Start of Extracted entries

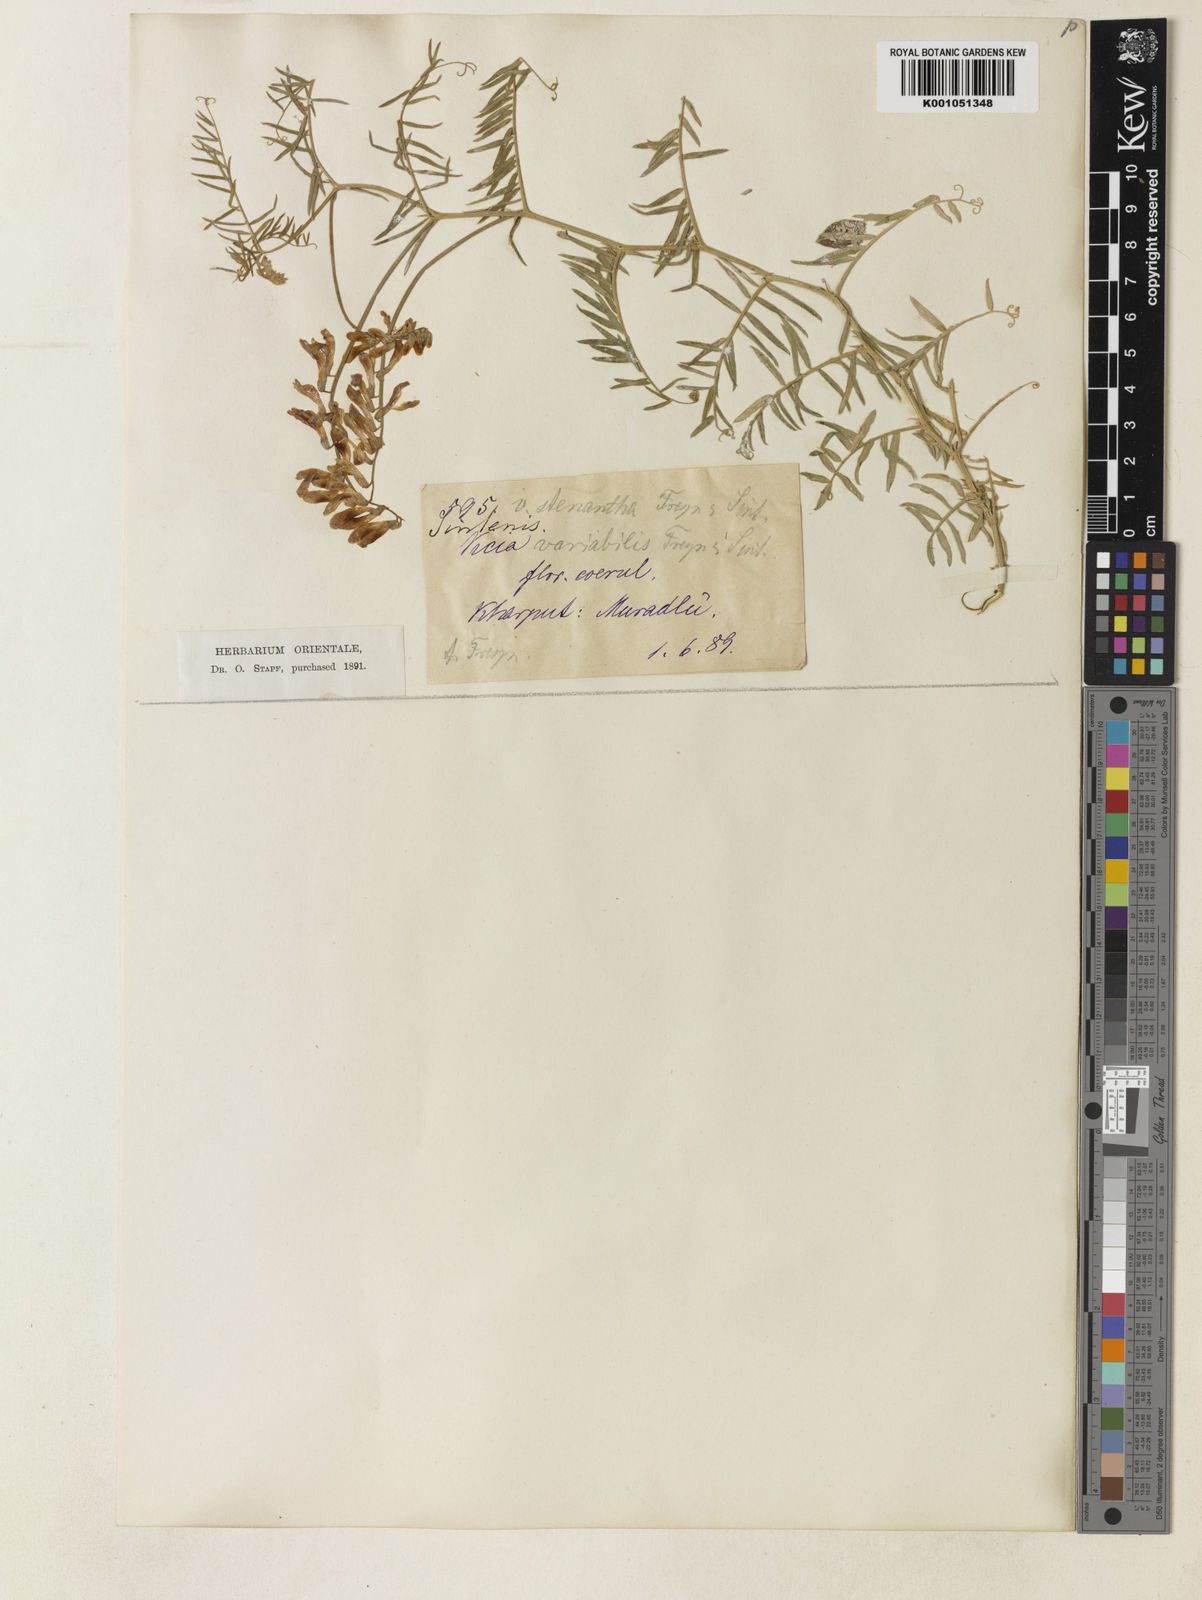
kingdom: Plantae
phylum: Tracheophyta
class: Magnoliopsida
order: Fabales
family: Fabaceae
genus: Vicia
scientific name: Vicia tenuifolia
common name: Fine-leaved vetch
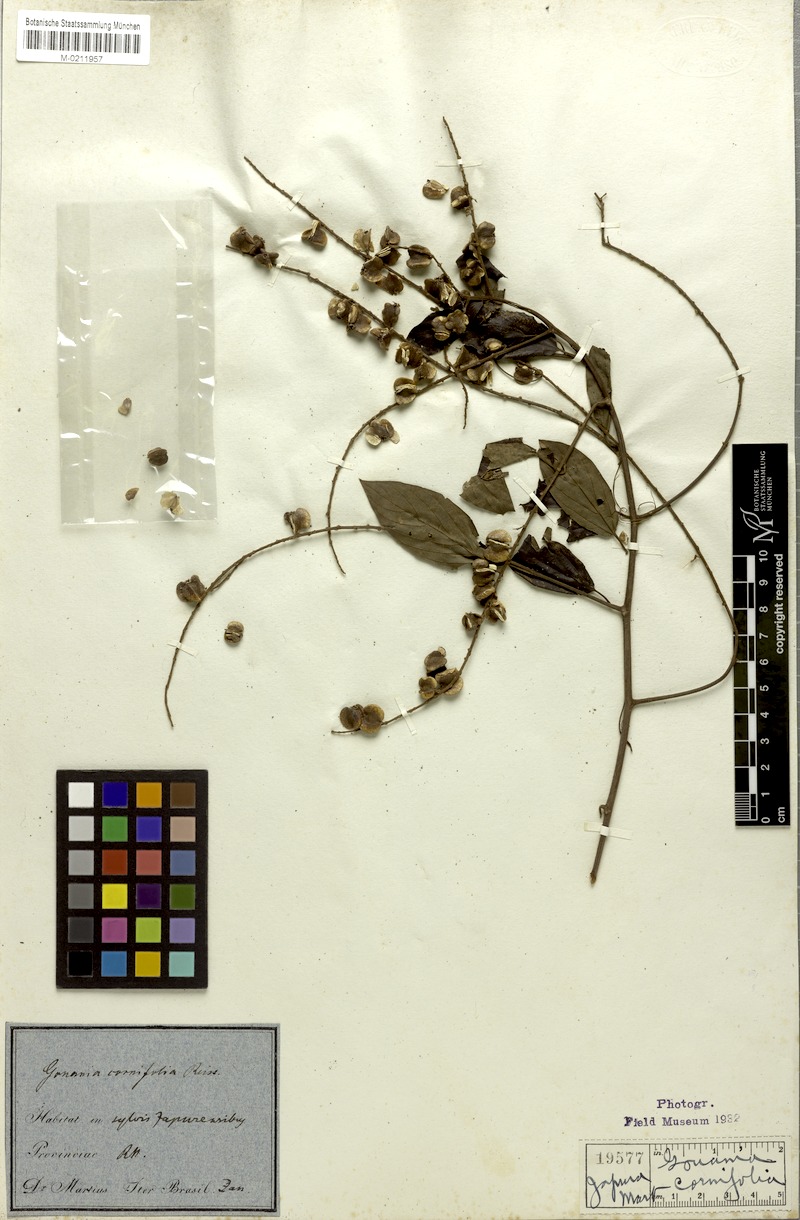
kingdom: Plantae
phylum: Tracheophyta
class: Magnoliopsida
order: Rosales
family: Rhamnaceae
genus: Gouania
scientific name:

End of Extracted entries

Given exercise:
Copy every line of text from all the records above word for word, leaving out the pictures.

Finished exercise:
kingdom: Plantae
phylum: Tracheophyta
class: Magnoliopsida
order: Fabales
family: Fabaceae
genus: Vicia
scientific name: Vicia tenuifolia
common name: Fine-leaved vetch
kingdom: Plantae
phylum: Tracheophyta
class: Magnoliopsida
order: Rosales
family: Rhamnaceae
genus: Gouania
scientific name:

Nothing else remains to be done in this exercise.